→ **Your goal**
Count every line that includes the string "root" in the entries that follow. Nothing besides the number is needed.

::: Material for this exercise

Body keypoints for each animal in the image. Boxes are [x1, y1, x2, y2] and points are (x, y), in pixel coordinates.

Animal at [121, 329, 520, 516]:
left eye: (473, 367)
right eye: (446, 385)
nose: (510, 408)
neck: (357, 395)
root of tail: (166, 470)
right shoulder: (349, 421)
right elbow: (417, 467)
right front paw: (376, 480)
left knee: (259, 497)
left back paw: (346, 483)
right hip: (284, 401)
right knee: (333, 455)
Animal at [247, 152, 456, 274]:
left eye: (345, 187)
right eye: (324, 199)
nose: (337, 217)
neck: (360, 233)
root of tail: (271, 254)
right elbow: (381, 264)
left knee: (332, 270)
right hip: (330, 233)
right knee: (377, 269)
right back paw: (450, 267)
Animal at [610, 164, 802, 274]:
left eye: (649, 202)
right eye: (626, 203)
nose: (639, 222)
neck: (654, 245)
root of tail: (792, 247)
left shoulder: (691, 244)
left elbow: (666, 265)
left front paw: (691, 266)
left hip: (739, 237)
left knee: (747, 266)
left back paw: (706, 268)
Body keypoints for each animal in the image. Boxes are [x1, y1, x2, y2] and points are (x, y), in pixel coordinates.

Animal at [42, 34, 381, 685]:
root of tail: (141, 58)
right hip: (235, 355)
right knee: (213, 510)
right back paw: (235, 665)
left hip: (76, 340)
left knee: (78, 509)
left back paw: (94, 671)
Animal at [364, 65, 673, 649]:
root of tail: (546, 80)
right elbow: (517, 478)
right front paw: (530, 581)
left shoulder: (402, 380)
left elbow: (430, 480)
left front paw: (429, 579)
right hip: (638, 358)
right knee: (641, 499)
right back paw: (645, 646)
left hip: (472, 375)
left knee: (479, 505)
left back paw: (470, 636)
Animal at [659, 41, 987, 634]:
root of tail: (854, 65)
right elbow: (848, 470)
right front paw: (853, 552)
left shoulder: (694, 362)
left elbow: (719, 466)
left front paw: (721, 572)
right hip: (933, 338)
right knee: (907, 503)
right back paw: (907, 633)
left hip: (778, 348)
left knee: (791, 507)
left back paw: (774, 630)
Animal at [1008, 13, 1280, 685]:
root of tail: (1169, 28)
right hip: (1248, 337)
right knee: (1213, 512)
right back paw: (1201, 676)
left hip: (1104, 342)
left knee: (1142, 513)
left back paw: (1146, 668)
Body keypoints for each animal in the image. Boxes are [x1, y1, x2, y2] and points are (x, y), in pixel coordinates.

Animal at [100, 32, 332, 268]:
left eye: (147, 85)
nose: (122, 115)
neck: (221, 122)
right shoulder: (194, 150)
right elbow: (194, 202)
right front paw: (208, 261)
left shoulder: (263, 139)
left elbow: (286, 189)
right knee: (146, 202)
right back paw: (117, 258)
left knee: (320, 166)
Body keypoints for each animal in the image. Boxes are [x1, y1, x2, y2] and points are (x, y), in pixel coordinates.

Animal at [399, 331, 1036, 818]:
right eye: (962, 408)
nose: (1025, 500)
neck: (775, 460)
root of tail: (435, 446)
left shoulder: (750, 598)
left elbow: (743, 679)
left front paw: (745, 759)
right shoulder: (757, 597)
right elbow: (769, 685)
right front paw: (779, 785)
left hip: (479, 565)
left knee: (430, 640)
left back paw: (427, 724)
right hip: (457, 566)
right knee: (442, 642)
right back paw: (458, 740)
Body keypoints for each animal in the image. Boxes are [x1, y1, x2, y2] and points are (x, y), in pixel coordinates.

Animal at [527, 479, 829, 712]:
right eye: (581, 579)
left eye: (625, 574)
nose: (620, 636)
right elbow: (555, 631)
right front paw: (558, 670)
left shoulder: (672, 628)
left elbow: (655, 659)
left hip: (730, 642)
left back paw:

::::::

→ **The answer**
8